- _Saved data entries_:
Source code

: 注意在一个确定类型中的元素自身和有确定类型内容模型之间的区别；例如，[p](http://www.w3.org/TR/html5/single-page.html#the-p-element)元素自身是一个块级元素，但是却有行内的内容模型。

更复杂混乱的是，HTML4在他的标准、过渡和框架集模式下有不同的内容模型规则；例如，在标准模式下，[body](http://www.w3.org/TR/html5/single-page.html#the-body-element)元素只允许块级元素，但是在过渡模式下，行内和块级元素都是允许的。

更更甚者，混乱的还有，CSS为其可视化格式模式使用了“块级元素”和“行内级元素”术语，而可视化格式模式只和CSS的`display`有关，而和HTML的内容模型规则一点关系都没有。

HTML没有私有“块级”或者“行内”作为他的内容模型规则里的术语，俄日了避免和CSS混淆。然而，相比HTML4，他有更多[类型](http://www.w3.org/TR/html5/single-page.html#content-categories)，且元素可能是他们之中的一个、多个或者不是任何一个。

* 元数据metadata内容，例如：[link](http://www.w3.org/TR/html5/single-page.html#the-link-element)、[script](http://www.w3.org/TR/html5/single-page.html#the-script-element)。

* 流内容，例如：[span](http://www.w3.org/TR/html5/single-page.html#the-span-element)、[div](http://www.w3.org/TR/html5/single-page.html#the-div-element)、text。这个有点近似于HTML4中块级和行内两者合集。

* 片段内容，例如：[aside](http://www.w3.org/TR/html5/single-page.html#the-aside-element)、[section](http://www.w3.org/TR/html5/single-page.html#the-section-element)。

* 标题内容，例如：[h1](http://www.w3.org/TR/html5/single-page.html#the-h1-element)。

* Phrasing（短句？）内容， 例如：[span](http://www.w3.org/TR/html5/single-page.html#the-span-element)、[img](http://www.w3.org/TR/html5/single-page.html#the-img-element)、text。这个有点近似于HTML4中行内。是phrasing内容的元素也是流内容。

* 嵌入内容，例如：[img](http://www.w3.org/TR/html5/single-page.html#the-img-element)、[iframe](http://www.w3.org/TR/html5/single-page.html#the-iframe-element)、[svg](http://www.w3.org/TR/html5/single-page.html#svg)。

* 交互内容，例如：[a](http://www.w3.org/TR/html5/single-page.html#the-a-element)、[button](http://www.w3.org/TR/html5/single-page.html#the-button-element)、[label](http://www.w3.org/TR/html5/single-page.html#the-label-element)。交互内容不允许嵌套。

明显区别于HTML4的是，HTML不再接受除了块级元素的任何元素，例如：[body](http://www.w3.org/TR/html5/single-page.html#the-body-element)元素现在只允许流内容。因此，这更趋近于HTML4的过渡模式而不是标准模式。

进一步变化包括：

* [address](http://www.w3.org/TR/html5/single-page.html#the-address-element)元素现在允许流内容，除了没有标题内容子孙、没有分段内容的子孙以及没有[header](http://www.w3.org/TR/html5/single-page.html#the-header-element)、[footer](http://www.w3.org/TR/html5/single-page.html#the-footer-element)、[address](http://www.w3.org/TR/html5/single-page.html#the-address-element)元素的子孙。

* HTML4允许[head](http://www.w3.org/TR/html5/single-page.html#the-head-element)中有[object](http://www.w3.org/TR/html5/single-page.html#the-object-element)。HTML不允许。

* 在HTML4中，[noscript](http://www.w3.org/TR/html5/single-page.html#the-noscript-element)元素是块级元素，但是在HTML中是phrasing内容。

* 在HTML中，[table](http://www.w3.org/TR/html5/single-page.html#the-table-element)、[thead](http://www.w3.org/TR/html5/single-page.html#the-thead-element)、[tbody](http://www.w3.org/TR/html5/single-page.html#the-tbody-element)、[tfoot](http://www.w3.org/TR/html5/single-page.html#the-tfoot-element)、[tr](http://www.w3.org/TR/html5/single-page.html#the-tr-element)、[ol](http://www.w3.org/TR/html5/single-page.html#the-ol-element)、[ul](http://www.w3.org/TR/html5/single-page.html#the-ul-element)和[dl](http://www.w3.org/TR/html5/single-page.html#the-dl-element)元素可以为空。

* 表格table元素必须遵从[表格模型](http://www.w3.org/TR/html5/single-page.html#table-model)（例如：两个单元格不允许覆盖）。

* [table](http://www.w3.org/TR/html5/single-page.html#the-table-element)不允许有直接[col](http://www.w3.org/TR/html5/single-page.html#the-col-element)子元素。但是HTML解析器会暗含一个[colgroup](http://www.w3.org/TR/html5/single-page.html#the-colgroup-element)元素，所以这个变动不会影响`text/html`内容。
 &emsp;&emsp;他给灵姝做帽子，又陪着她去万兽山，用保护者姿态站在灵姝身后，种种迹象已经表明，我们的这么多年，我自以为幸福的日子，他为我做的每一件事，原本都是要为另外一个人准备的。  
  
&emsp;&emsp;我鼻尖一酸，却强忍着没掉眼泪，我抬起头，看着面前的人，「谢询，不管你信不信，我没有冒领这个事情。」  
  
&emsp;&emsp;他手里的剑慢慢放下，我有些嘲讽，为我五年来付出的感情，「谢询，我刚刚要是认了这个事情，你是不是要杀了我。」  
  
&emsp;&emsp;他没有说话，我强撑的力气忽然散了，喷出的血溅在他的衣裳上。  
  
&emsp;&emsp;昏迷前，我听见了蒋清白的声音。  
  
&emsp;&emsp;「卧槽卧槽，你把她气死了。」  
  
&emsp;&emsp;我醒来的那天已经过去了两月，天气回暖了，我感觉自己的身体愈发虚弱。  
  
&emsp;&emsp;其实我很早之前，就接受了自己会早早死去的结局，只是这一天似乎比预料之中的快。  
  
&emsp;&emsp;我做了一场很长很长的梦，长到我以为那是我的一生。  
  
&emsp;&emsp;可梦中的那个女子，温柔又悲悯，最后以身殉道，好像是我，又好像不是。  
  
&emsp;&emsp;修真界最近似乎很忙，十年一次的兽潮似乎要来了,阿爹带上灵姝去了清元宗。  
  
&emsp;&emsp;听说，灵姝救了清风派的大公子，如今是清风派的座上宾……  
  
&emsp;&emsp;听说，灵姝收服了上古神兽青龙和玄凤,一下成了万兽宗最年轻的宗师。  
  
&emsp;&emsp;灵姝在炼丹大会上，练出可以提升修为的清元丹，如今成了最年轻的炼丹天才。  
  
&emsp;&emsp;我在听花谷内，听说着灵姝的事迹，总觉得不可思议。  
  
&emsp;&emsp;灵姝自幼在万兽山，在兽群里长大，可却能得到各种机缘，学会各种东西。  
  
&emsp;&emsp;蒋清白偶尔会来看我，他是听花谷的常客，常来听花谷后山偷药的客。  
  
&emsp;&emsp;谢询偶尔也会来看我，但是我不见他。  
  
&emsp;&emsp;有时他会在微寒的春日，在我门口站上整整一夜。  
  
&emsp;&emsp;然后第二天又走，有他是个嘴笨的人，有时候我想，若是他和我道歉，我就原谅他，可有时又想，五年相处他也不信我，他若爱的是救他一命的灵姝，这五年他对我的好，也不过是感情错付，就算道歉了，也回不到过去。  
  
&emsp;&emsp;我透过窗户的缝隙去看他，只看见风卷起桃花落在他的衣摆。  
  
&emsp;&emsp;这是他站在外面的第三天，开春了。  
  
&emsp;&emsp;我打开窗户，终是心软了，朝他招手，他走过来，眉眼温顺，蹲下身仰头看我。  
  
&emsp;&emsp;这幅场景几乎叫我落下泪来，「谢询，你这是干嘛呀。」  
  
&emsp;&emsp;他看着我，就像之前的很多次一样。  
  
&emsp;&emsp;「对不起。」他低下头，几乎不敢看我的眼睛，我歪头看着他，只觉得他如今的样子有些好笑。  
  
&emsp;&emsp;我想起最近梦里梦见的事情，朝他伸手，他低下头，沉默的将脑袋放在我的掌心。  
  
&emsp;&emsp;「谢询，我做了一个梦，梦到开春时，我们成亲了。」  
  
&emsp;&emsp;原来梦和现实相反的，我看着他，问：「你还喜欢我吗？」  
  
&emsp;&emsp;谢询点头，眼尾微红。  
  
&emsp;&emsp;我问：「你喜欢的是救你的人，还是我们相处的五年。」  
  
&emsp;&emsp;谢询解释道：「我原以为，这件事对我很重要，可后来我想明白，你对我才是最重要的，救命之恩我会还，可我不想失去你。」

- _TRY IT_: Find every line in the material that contains the string "text" and copy each of those lines in full.

- _EXPECTED OUTPUT_:
* 流内容，例如：[span](http://www.w3.org/TR/html5/single-page.html#the-span-element)、[div](http://www.w3.org/TR/html5/single-page.html#the-div-element)、text。这个有点近似于HTML4中块级和行内两者合集。
* Phrasing（短句？）内容， 例如：[span](http://www.w3.org/TR/html5/single-page.html#the-span-element)、[img](http://www.w3.org/TR/html5/single-page.html#the-img-element)、text。这个有点近似于HTML4中行内。是phrasing内容的元素也是流内容。
* [table](http://www.w3.org/TR/html5/single-page.html#the-table-element)不允许有直接[col](http://www.w3.org/TR/html5/single-page.html#the-col-element)子元素。但是HTML解析器会暗含一个[colgroup](http://www.w3.org/TR/html5/single-page.html#the-colgroup-element)元素，所以这个变动不会影响`text/html`内容。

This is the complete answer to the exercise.